* _Exercise directions_
All entries are to be transcribed verbatim, but images are not carried over.

(Beginning of Data shown)

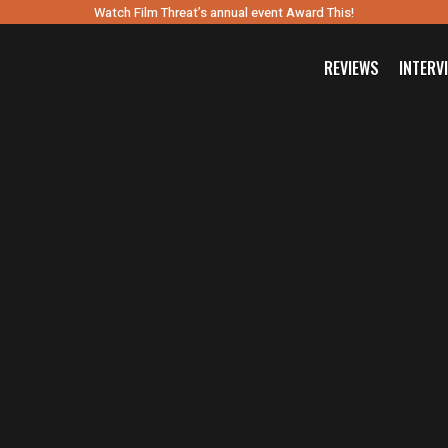
Watch Film Threat’s annual event Award This!
REVIEWS
INTERV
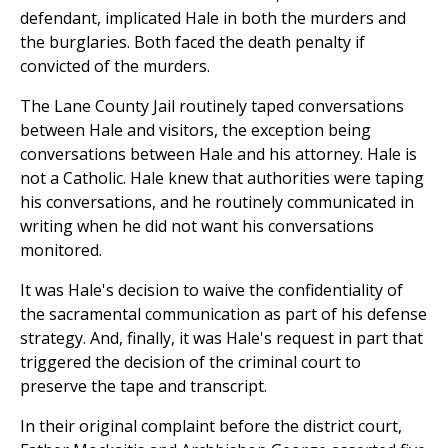
defendant, implicated Hale in both the murders and
the burglaries. Both faced the death penalty if
convicted of the murders.
The Lane County Jail routinely taped conversations
between Hale and visitors, the exception being
conversations between Hale and his attorney. Hale is
not a Catholic. Hale knew that authorities were taping
his conversations, and he routinely communicated in
writing when he did not want his conversations
monitored.
It was Hale's decision to waive the confidentiality of
the sacramental communication as part of his defense
strategy. And, finally, it was Hale's request in part that
triggered the decision of the criminal court to
preserve the tape and transcript.
In their original complaint before the district court,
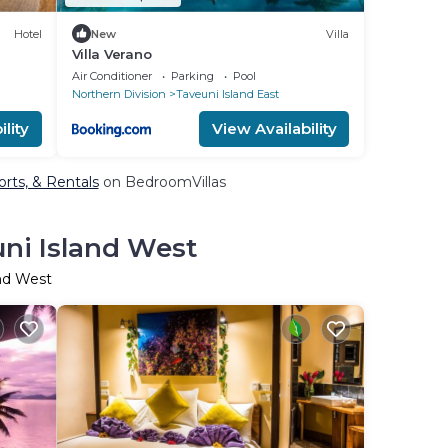
Hotel
New
Villa
Villa Verano
Air Conditioner
Parking
Pool
Northern Division
Taveuni Island East
lity
View Availability
orts, & Rentals
on BedroomVillas
uni Island West
and West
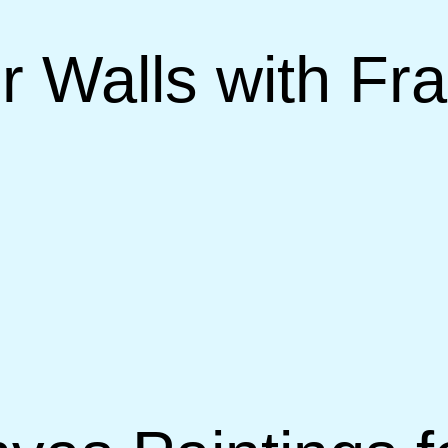
r Walls with F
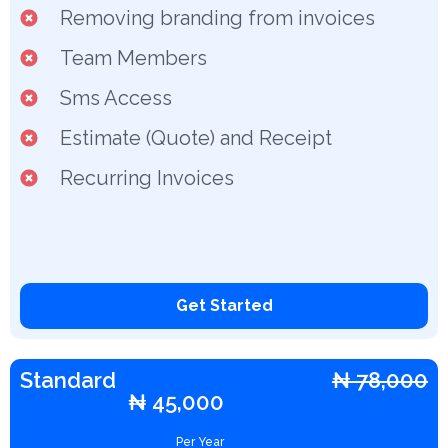
Removing branding from invoices
Team Members
Sms Access
Estimate (Quote) and Receipt
Recurring Invoices
Get Started
Standard
₦ 78,000
₦ 45,000
Per Year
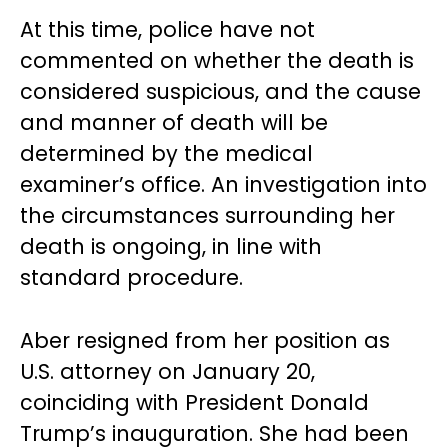
At this time, police have not
commented on whether the death is
considered suspicious, and the cause
and manner of death will be
determined by the medical
examiner’s office. An investigation into
the circumstances surrounding her
death is ongoing, in line with
standard procedure.
Aber resigned from her position as
U.S. attorney on January 20,
coinciding with President Donald
Trump’s inauguration. She had been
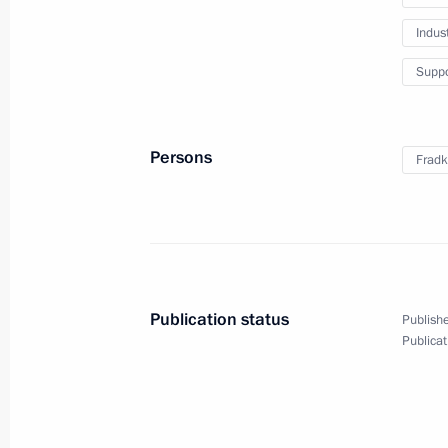
February 27, 2022, 16:05
Indus
Suppo
Greetings to military personnel and 
Forces
February 27, 2022, 09:00
Persons
Fradk
Wreath-laying at the Tomb of the Un
February 23, 2022, 12:30
Publication status
Publishe
Publicat
Greetings on Defender of the Father
February 23, 2022, 09:00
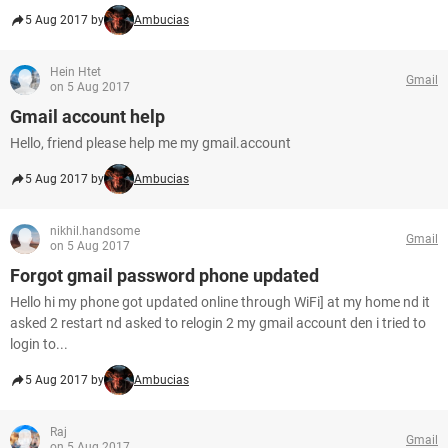
5 Aug 2017 by
Ambucias
Hein Htet
Gmail
on 5 Aug 2017
Gmail account help
Hello, friend please help me my gmail.account
5 Aug 2017 by
Ambucias
nikhil.handsome
Gmail
on 5 Aug 2017
Forgot gmail password phone updated
Hello hi my phone got updated online through WiFi] at my home nd it
asked 2 restart nd asked to relogin 2 my gmail account den i tried to
login to...
5 Aug 2017 by
Ambucias
Raj
Gmail
on 5 Aug 2017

(End of Data shown)

* _Solution to the exercise_
Watch Film Threat’s annual event Award This!
REVIEWS
INTERV
defendant, implicated Hale in both the murders and
the burglaries. Both faced the death penalty if
convicted of the murders.
The Lane County Jail routinely taped conversations
between Hale and visitors, the exception being
conversations between Hale and his attorney. Hale is
not a Catholic. Hale knew that authorities were taping
his conversations, and he routinely communicated in
writing when he did not want his conversations
monitored.
It was Hale's decision to waive the confidentiality of
the sacramental communication as part of his defense
strategy. And, finally, it was Hale's request in part that
triggered the decision of the criminal court to
preserve the tape and transcript.
In their original complaint before the district court,
Hotel
New
Villa
Villa Verano
Air Conditioner
Parking
Pool
Northern Division
Taveuni Island East
lity
View Availability
orts, & Rentals
on BedroomVillas
uni Island West
and West
r Walls with F
Removing branding from invoices
Team Members
Sms Access
Estimate (Quote) and Receipt
Recurring Invoices
Get Started
Standard
₦ 78,000
₦ 45,000
Per Year
At this time, police have not
commented on whether the death is
considered suspicious, and the cause
and manner of death will be
determined by the medical
examiner’s office. An investigation into
the circumstances surrounding her
death is ongoing, in line with
standard procedure.
Aber resigned from her position as
U.S. attorney on January 20,
coinciding with President Donald
Trump’s inauguration. She had been
February 27, 2022, 16:05
Indus
Suppo
Greetings to military personnel and 
Forces
February 27, 2022, 09:00
Persons
Fradk
Wreath-laying at the Tomb of the Un
February 23, 2022, 12:30
Publication status
Publishe
Publicat
Greetings on Defender of the Father
February 23, 2022, 09:00
5 Aug 2017 by
Ambucias
Hein Htet
Gmail
on 5 Aug 2017
Gmail account help
Hello, friend please help me my gmail.account
5 Aug 2017 by
Ambucias
nikhil.handsome
Gmail
on 5 Aug 2017
Forgot gmail password phone updated
Hello hi my phone got updated online through WiFi] at my home nd it
asked 2 restart nd asked to relogin 2 my gmail account den i tried to
login to...
5 Aug 2017 by
Ambucias
Raj
Gmail
on 5 Aug 2017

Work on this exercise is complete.